Le Pape et la situation en République Démocratique du Congo et au Sud-Soudan
La situation en République Démocratique du Congo (RDC) et au Soudan du Sud est bien connue au Vatican. Le pape François en est lui-même directement informé et il ne cache pas sa vive inquiétude. Le cardinal Monsengwo, archevêque de Kinshasa, fait partie du C9, le groupe des cardinaux chargés de le conseiller. Quant au Soudan du Sud, une organisation, Solidarity South Sudan, est très active à Rome, notamment grâce à une religieuse espagnole, Sœur Yudith, qui déploie des efforts considérables pour sensibiliser l’opinion publique. Par Romilda Ferrauto.
Rien d’étonnant alors à ce que le Saint-Père ait souhaité que cette journée mondiale de prière et de jeûne soit spécialement consacrée à ces deux nations africaines, en proie aux conflits, à la peur et aux privations.

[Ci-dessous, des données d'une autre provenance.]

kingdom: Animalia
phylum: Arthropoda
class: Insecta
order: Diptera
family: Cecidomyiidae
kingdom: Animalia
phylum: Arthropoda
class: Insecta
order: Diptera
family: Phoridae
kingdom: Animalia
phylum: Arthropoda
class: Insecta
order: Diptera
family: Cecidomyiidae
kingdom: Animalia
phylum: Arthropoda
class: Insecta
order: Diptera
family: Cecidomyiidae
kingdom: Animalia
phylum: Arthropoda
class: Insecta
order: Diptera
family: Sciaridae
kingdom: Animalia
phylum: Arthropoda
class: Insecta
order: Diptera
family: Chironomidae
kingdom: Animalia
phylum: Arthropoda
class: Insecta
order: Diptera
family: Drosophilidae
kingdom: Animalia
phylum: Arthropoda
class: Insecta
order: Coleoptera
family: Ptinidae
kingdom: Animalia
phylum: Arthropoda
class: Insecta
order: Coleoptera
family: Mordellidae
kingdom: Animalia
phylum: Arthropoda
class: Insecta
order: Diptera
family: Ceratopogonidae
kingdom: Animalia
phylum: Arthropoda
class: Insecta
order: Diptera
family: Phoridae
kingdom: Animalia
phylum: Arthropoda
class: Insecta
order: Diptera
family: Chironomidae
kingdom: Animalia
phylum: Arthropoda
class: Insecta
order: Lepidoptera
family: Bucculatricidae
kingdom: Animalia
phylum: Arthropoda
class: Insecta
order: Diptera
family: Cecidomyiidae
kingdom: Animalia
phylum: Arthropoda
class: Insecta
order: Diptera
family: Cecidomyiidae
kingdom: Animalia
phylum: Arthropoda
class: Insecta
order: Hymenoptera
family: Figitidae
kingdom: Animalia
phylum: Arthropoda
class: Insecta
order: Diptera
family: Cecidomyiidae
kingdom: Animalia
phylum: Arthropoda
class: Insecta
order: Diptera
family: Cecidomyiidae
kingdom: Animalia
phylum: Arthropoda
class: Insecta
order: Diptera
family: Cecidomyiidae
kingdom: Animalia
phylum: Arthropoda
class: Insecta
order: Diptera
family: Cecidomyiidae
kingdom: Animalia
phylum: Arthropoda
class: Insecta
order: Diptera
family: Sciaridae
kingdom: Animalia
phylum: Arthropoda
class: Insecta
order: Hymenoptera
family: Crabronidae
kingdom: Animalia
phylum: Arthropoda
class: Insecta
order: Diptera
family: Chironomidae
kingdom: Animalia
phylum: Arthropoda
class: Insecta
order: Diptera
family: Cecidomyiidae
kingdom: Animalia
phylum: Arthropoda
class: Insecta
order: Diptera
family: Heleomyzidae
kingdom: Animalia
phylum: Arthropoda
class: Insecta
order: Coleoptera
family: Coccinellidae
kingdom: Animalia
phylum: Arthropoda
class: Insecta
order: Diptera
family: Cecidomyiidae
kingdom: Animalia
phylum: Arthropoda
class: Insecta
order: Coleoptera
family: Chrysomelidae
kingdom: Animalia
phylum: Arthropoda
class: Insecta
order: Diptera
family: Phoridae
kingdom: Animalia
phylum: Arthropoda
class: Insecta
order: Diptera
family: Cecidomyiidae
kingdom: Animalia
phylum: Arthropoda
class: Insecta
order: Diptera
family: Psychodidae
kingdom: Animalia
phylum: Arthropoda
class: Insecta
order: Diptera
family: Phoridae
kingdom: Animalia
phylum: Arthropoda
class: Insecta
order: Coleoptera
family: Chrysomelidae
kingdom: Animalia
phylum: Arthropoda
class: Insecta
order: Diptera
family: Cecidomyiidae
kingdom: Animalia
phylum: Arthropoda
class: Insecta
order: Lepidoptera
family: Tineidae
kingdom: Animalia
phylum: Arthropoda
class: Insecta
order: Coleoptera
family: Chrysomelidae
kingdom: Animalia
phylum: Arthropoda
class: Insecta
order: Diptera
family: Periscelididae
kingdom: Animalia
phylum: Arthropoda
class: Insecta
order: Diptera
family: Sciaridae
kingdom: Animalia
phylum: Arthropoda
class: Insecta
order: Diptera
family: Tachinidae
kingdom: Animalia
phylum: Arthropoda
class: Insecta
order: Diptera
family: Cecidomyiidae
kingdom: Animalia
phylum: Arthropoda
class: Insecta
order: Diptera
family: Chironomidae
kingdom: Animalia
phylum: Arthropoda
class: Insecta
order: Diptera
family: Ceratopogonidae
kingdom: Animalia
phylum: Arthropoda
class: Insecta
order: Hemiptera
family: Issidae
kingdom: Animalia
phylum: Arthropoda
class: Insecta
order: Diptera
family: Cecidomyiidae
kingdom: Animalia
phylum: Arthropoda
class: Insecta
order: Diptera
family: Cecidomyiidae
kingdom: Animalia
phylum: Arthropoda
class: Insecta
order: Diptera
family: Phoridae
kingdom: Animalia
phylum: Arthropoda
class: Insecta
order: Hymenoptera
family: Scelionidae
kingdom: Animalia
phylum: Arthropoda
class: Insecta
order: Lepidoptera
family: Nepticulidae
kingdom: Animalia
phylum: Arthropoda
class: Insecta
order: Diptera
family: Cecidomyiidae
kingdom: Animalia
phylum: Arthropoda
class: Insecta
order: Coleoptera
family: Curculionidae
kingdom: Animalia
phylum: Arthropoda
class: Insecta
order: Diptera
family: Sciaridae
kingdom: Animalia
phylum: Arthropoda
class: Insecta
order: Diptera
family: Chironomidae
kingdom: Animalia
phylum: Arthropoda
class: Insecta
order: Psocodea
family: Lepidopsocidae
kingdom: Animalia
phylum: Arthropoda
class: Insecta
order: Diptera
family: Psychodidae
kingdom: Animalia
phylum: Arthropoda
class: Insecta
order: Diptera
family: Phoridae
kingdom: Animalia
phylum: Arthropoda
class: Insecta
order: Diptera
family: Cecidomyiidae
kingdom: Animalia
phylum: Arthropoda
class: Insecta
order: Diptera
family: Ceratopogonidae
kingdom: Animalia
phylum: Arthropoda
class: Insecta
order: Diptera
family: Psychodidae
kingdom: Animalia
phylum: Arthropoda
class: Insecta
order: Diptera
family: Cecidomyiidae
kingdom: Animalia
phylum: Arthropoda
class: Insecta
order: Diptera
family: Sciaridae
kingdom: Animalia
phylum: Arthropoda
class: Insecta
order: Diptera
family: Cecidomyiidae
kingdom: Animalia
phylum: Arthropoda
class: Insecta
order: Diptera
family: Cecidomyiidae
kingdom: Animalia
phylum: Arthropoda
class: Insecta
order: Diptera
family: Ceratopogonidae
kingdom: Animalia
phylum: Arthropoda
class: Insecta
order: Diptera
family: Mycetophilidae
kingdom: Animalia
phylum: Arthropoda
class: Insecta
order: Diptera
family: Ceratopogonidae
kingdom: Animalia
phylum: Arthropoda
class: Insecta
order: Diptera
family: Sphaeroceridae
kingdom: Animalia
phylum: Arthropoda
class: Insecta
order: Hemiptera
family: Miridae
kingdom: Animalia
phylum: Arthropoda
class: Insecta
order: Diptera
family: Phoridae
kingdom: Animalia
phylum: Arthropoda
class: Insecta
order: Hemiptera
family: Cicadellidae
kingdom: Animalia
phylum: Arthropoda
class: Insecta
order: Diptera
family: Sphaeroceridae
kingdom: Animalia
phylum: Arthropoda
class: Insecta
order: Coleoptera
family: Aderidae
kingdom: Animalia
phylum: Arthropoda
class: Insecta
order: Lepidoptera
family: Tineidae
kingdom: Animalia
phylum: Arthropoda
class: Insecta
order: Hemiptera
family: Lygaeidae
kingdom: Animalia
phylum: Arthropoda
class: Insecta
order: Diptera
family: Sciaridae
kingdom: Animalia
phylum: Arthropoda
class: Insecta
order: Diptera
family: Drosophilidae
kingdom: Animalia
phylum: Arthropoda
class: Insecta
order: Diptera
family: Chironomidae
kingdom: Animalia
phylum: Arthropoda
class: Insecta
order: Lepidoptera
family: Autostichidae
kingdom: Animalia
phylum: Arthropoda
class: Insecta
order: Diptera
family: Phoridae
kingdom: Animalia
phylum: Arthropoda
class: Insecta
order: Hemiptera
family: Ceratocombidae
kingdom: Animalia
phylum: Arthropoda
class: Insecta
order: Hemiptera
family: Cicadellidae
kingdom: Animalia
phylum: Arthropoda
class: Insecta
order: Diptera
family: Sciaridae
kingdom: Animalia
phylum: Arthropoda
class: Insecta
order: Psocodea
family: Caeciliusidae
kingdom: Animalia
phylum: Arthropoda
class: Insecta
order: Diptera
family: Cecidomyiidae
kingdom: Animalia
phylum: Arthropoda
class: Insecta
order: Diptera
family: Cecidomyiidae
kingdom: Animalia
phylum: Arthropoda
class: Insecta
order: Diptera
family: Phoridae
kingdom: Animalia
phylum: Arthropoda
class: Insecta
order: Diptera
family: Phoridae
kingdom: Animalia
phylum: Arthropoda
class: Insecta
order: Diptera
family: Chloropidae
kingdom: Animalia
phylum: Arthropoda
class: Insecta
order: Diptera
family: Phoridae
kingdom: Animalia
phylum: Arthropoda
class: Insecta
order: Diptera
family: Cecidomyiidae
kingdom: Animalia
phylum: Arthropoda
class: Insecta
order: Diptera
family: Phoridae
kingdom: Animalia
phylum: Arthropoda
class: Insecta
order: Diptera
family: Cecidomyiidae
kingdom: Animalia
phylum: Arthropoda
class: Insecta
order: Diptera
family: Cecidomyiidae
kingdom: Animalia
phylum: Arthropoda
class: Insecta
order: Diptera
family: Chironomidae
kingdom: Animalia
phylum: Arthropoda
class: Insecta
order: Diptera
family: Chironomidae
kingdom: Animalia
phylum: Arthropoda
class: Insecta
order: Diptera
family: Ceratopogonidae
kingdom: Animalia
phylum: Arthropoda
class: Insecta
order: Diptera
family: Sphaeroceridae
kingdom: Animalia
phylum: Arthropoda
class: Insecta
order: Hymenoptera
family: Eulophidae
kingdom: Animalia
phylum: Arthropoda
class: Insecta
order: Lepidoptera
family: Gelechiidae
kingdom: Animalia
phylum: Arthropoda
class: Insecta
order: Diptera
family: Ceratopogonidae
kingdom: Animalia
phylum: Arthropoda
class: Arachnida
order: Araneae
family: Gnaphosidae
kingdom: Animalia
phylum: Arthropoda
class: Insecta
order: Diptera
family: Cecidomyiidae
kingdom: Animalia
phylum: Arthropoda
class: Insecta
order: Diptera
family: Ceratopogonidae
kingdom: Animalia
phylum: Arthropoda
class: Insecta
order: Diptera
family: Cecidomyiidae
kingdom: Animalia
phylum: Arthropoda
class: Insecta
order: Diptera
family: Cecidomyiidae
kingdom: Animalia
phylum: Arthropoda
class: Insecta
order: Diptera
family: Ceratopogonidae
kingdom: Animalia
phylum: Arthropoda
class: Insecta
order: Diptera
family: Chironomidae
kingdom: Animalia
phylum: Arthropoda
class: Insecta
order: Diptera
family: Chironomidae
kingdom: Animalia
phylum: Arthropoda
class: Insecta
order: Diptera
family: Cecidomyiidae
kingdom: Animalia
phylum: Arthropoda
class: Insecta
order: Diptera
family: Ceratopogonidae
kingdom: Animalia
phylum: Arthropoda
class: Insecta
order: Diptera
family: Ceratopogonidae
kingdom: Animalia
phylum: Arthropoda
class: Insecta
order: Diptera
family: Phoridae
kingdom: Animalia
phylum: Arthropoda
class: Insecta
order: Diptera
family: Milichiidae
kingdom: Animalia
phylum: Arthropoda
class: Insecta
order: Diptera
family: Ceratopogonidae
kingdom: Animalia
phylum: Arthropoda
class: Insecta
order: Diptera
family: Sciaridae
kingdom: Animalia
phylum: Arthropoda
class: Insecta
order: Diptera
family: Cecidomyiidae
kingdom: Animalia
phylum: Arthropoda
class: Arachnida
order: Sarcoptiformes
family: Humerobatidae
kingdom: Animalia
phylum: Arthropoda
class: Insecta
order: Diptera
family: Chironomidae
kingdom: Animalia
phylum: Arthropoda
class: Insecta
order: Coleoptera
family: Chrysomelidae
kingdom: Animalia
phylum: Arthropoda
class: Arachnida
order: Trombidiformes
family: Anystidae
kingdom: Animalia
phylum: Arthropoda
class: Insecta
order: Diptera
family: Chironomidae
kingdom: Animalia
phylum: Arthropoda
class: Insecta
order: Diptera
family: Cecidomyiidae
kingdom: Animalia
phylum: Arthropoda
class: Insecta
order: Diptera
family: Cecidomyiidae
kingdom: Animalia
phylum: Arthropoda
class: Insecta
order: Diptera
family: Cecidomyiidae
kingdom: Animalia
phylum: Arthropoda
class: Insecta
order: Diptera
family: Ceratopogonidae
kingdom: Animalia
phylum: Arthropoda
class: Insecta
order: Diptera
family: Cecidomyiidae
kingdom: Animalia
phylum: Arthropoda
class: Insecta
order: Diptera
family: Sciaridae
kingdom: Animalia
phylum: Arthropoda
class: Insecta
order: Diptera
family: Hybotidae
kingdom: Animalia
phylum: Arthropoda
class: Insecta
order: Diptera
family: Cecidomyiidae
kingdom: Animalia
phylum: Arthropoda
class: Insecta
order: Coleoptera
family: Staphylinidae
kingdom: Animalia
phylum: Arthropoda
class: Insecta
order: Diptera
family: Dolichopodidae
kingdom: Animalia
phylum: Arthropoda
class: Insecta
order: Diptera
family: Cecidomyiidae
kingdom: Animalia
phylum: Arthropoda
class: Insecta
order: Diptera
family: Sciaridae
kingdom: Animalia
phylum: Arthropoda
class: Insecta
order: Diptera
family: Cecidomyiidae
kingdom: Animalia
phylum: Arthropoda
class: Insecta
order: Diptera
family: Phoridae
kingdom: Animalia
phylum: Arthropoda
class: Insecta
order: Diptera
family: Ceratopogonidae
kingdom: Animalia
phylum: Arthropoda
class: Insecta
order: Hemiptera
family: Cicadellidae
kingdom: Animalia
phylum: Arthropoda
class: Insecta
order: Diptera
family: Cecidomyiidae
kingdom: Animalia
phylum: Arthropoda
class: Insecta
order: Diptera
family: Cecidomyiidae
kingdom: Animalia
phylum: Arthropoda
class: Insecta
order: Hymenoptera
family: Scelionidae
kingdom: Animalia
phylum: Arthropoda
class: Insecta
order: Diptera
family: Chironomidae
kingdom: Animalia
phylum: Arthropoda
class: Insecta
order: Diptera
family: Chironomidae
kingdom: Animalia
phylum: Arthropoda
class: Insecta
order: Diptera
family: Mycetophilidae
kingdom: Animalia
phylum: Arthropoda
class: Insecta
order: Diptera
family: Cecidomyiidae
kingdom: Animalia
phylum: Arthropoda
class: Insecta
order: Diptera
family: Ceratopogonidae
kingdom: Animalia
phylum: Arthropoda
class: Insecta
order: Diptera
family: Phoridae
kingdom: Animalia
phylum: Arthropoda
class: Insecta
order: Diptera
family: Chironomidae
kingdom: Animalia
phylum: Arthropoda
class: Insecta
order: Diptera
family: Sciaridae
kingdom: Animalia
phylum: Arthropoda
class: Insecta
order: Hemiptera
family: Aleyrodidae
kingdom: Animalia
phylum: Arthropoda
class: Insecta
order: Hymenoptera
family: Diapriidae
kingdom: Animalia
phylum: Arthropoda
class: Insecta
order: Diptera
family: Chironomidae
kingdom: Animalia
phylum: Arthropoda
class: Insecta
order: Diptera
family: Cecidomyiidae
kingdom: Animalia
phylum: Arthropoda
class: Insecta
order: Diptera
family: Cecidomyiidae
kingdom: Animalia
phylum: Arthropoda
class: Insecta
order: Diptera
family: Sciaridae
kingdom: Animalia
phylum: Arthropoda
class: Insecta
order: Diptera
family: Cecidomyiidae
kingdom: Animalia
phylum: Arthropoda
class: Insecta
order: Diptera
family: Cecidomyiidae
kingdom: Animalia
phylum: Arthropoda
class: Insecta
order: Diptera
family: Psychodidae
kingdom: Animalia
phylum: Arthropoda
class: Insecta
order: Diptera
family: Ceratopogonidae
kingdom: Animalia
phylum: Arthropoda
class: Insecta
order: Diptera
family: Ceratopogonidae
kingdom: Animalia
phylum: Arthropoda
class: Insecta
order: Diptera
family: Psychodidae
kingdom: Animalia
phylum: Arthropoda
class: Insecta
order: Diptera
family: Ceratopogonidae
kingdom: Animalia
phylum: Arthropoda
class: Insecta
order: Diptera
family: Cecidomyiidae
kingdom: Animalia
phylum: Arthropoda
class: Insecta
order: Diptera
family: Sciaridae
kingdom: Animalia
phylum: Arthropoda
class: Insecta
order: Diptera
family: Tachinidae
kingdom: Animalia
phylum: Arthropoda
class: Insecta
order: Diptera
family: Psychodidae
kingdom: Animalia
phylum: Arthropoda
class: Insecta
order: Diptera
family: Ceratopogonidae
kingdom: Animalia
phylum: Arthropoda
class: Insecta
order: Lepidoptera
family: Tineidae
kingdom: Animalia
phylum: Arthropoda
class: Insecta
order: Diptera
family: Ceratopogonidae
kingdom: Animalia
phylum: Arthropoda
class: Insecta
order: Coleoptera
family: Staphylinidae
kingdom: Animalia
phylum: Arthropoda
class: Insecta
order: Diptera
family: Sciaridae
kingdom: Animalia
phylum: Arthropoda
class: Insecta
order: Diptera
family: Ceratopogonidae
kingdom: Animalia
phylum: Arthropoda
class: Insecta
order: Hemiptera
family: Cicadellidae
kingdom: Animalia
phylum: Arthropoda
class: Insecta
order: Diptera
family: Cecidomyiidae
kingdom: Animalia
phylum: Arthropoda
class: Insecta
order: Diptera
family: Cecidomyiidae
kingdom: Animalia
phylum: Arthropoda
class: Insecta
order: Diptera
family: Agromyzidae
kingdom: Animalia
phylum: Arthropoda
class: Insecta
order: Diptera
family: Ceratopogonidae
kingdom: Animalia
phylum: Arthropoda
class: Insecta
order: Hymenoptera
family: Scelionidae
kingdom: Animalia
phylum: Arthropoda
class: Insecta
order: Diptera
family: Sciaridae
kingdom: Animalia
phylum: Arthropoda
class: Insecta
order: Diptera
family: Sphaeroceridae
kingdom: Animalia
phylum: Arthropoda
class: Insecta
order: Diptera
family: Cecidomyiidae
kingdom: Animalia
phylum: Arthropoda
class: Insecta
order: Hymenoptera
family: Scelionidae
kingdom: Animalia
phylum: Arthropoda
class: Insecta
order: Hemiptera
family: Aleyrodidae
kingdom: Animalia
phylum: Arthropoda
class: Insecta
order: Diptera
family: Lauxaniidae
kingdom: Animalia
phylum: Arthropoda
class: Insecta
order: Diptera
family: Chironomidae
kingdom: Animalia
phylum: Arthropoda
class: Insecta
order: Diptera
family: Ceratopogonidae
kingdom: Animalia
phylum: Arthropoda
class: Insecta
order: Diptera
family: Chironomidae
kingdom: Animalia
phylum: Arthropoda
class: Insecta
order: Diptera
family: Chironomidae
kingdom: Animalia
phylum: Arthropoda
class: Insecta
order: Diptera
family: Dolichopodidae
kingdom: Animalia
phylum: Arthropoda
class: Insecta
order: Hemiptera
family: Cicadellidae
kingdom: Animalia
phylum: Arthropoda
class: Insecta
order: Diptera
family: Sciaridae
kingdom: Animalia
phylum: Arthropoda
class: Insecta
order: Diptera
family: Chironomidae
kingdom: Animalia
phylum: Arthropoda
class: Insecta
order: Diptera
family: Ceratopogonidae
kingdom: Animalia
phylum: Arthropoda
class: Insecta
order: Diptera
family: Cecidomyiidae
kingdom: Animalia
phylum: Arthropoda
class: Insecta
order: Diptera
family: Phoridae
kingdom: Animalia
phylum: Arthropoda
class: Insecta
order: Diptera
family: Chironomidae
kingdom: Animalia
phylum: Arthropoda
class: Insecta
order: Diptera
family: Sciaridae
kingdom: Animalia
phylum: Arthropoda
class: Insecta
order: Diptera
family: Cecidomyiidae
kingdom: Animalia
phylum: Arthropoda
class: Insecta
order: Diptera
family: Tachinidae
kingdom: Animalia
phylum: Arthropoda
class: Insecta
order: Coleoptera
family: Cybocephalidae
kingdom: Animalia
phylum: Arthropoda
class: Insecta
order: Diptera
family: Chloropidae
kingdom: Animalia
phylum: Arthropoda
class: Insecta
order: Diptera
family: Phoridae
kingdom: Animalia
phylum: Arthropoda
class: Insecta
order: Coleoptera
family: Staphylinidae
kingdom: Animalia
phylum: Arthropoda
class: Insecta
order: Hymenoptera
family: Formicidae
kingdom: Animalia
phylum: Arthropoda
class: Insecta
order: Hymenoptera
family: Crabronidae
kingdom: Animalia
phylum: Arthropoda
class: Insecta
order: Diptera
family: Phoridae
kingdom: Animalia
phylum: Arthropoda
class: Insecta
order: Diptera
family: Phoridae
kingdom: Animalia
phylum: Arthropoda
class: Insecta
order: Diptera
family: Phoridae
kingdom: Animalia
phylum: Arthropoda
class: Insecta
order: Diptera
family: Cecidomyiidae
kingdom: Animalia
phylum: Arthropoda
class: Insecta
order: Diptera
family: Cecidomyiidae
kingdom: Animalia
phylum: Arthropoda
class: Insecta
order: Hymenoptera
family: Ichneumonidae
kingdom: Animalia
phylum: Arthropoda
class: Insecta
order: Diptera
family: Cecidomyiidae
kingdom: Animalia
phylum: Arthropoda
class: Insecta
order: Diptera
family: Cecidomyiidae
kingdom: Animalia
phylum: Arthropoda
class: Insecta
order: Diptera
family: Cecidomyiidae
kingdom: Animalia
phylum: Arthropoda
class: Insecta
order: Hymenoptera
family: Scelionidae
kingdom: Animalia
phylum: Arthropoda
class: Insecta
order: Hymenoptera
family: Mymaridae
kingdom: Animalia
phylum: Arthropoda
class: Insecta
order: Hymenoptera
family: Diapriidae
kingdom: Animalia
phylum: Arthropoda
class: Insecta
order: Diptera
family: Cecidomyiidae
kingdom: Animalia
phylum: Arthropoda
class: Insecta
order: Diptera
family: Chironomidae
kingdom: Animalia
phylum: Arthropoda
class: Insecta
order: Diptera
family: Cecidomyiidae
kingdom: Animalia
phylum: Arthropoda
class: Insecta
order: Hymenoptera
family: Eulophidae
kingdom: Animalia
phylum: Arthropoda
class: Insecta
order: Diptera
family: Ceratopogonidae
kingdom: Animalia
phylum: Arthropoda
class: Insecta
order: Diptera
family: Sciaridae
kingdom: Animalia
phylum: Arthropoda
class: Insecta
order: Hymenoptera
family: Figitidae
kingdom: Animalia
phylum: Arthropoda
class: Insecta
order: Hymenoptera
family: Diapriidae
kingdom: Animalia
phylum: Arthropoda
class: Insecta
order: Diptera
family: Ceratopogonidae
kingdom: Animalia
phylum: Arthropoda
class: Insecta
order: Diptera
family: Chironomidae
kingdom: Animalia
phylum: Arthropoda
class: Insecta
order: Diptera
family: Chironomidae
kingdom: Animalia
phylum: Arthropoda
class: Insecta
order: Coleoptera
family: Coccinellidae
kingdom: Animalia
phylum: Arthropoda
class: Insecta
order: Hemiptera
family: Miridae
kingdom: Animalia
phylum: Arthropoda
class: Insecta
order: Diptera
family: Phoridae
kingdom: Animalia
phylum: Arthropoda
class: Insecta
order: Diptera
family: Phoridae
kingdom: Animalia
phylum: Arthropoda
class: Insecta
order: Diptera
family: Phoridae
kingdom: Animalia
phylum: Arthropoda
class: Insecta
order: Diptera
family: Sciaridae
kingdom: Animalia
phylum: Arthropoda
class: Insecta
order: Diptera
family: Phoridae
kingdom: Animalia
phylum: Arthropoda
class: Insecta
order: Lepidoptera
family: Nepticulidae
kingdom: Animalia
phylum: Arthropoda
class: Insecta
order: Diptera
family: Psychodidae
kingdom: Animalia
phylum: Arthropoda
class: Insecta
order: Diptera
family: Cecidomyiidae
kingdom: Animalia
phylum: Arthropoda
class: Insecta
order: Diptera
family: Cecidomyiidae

Une journée à laquelle les autres églises chrétiennes et les autres cultes ont été invités à s’associer, « selon leurs propres modalités, mais tous ensemble ».
Non à la logique de la violence
En RDC, où un bras-de-fer est engagé entre l’Église et le gouvernement, les tensions ont été exacerbées par le report de l’élection présidentielle, tandis que le Soudan du Sud est englué depuis 2013 dans une guerre civile sanglante. Dans les deux cas, l’Église catholique est très engagée, y compris sur le terrain politique. Il y a trois mois, le 23 novembre, le pape François avait tenu à présider une veillée de prière à cette même intention dans la basilique Saint-Pierre, « pour jeter des semences de paix…en toute terre blessée par la guerre ». Dans une courte homélie, il avait avoué qu’il avait tenté, sans succès, de se rendre au Soudan du Sud. « Quelle hypocrisie de nier les massacres de femmes et d’enfants !», avait-il lancé.
Et ce n’est pas un hasard si cette deuxième démarche se déroule pendant le Carême, temps de conversion, de solidarité et de renouveau. En convoquant cette journée mondiale, le 4 février à l’Angélus, le Souverain Pontife a demandé que l’on dise non à la logique de la violence, « parce que les victoires obtenues par la violence sont de fausses victoires ». A Rome, cette journée de jeûne et de prière a été accueillie avec joie et émotion par les communautés africaines, qui se sentent parfois très seules, abandonnées, oubliées.
Il ne suffit pas de s’indigner
« Aujourd’hui », souligne Sœur Yudith Pereira Rico, directeur exécutif de Solidarity South Sudan, « le silence entoure la mort de milliers de personnes dans le Sud du monde…comme si elles n’existaient pas…ces personnes ont besoin de retrouver l’espoir et la dignité, beaucoup plus que de recevoir de l’argent ou des aides concrètes ». Dans une paroisse de la périphérie romaine, le Père Dieudonné Kambale Kasika se réjouit que l’on parle enfin de ce qui se passe dans son pays, la RDC : « un génocide silencieux, qui se retrouve enfin sous les projecteurs ».
Dans son discours annuel au corps diplomatique, début janvier, le pape François avait demandé à la communauté internationale de ne pas oublier les souffrances de nombreuses parties du continent africain : « Il ne suffit pas de s’indigner face à tant de violence…il faut œuvrer pour éradiquer les causes de la misère et pour construire des ponts de fraternité ».
Quelques jours plus tard, commentant la répression des manifestations organisées par un collectif catholique congolais, un des proches collaborateurs du Saint-Père, le cardinal Turkson, président du Dicastère pour le service du développement humain intégral, a rappelé sans détours que le mandat du président Joseph Kabila a expiré il y a deux ans. Les évêques qui avaient joué un rôle de médiateurs se sont senti trahis par le pouvoir qui n’a pas respecté ses engagements. « Au lieu de tenir sa parole, le gouvernement persécute les manifestants », s’est insurgé le cardinal Turkson, se demandant si le président Kabila est encore maître de la situation, ou s’il n’est pas un jouet entre les mains de ceux qui sont concrètement aux manettes.